Records from a dataset
== == ==

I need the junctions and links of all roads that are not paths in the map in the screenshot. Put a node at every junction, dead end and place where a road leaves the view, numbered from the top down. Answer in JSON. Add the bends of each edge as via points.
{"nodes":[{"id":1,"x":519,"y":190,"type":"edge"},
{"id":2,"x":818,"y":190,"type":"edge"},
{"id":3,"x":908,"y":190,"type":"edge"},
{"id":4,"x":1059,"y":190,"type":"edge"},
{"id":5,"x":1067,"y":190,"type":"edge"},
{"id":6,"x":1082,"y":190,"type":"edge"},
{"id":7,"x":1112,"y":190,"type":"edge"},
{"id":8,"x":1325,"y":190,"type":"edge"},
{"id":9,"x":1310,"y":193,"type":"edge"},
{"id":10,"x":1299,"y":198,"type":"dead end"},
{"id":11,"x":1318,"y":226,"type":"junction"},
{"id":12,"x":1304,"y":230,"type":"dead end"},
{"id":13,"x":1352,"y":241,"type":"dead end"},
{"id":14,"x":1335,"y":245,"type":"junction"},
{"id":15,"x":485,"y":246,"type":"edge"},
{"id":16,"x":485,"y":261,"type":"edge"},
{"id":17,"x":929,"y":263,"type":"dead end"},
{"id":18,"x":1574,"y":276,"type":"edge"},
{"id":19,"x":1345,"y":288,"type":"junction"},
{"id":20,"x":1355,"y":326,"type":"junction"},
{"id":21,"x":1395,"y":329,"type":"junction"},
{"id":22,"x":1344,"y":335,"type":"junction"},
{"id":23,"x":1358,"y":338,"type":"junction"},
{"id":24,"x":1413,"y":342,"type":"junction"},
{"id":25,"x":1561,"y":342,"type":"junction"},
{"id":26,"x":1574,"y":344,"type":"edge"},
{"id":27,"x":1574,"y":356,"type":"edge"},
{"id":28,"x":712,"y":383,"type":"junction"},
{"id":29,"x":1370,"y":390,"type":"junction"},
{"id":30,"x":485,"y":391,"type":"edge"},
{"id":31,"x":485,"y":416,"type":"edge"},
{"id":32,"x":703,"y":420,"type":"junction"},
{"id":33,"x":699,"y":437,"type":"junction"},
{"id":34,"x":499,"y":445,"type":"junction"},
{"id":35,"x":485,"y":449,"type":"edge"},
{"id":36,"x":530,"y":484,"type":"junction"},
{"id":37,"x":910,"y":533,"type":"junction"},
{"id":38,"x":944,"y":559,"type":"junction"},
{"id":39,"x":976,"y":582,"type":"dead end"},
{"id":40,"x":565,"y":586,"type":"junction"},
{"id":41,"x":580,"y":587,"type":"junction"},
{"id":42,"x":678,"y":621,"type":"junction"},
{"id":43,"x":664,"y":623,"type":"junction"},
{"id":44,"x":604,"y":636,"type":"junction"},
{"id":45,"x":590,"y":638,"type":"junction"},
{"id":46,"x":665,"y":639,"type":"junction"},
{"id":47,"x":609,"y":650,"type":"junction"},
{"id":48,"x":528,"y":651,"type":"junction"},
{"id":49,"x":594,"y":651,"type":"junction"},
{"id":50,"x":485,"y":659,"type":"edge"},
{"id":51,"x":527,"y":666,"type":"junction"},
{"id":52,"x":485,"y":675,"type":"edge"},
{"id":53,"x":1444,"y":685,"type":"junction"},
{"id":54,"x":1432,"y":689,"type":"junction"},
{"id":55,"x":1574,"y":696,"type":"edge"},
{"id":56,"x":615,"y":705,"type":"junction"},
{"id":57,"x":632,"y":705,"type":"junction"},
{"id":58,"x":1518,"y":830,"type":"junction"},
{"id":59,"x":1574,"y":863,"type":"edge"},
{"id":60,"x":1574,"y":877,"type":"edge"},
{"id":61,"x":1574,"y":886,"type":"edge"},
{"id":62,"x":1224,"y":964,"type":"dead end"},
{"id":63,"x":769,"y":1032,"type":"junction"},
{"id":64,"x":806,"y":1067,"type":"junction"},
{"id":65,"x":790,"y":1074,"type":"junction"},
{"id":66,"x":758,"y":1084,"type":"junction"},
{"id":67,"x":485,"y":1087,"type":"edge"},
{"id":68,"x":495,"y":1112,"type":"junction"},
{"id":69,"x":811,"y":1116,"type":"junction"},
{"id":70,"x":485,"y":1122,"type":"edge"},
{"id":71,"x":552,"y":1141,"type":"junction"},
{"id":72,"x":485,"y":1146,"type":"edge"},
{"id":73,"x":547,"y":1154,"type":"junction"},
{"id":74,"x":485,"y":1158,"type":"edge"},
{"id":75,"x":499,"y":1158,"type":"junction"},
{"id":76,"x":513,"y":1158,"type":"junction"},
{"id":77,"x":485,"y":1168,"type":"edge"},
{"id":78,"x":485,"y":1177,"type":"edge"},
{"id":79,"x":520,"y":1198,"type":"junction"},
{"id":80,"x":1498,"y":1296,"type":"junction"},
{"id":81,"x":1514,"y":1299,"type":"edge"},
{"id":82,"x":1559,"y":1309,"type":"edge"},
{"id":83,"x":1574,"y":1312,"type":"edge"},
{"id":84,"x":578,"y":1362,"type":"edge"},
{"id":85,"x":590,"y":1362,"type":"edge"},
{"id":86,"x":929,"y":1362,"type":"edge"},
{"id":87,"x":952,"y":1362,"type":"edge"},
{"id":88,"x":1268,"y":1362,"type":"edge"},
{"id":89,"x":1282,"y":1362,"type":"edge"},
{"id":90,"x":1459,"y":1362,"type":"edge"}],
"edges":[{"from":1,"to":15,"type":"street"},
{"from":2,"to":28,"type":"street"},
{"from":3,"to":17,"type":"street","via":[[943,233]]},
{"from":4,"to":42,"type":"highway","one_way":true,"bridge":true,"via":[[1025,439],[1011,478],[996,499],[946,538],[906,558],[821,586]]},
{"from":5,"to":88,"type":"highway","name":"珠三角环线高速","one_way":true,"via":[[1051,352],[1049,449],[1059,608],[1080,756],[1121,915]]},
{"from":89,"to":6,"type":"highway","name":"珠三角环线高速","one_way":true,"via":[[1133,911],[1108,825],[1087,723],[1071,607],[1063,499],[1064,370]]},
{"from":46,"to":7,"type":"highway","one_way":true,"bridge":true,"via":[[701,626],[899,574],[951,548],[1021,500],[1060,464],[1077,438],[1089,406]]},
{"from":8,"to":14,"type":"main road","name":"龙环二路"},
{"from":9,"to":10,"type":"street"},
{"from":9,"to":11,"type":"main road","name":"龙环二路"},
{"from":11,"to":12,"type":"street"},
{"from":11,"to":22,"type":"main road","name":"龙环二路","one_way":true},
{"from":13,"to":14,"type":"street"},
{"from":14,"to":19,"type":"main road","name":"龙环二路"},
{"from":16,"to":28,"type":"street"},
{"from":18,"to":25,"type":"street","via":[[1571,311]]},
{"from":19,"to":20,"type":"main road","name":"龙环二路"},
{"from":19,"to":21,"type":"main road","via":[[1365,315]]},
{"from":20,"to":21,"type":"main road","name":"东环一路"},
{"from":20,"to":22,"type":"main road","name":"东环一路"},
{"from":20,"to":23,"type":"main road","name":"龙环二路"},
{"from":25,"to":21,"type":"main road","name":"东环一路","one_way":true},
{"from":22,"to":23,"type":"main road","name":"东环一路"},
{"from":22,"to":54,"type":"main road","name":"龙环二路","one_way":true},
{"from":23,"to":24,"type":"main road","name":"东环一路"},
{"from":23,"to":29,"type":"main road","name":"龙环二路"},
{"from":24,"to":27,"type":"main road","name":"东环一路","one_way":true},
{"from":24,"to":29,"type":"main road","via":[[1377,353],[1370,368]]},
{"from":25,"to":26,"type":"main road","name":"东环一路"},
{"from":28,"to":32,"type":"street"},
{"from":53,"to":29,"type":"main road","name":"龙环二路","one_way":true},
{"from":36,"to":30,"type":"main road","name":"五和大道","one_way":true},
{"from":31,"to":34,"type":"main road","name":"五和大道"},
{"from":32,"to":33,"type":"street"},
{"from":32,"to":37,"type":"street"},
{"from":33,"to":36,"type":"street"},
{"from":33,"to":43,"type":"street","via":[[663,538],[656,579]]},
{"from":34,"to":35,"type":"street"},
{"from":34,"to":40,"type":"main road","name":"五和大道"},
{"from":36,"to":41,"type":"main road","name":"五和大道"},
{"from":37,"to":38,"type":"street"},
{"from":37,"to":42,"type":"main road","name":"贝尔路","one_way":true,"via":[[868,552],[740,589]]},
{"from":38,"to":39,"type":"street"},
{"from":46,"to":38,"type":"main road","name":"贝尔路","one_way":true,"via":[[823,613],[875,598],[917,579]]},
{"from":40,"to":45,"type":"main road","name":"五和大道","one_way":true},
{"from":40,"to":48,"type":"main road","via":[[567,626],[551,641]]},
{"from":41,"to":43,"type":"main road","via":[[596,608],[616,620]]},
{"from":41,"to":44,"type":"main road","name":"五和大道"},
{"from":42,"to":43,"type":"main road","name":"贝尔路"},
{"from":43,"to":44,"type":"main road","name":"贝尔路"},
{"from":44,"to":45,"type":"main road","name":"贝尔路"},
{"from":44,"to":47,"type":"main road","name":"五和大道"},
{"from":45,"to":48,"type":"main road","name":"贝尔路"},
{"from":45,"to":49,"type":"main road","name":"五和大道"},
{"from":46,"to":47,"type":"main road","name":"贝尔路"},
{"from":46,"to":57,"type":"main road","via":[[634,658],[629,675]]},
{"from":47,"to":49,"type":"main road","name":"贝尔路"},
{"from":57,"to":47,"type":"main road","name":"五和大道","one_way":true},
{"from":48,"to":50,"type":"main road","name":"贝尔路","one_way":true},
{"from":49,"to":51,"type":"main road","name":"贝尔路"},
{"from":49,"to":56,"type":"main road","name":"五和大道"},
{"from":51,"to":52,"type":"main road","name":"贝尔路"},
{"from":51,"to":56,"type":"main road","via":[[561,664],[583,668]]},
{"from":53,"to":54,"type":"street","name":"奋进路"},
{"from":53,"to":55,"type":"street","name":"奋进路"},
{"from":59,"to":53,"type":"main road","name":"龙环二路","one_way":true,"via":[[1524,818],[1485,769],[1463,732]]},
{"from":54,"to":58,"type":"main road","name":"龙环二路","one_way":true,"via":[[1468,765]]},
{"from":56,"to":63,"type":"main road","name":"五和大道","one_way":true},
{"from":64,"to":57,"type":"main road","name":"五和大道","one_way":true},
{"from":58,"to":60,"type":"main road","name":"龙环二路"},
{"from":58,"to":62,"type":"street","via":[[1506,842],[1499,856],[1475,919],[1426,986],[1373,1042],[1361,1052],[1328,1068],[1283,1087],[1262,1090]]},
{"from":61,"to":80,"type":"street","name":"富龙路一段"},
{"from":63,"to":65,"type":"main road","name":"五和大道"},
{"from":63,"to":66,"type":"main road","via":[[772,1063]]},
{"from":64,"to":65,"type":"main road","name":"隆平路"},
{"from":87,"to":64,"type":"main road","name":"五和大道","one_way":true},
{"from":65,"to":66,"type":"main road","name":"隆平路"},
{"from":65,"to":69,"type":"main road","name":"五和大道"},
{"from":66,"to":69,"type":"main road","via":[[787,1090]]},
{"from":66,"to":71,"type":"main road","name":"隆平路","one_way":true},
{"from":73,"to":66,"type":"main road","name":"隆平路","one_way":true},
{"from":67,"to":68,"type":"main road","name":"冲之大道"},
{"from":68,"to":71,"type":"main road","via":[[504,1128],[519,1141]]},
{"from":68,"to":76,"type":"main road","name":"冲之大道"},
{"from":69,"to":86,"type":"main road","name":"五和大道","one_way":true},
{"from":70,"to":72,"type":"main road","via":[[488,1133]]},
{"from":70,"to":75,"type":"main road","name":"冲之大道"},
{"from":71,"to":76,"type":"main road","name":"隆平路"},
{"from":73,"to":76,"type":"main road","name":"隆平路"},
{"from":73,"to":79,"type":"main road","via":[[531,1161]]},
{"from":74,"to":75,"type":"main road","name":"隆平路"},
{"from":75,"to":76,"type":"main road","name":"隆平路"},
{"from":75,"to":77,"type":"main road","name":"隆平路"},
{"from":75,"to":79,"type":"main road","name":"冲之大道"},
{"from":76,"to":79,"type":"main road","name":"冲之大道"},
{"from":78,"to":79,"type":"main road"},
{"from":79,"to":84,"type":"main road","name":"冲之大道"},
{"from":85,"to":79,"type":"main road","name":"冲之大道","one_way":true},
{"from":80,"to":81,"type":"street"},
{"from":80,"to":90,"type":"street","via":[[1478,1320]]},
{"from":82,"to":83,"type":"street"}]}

== == ==

• _What the exercise asks_: Locate the lines above that hold the word "bridge". Show every one of them.

• _Result for this exercise_:
{"from":4,"to":42,"type":"highway","one_way":true,"bridge":true,"via":[[1025,439],[1011,478],[996,499],[946,538],[906,558],[821,586]]},
{"from":46,"to":7,"type":"highway","one_way":true,"bridge":true,"via":[[701,626],[899,574],[951,548],[1021,500],[1060,464],[1077,438],[1089,406]]},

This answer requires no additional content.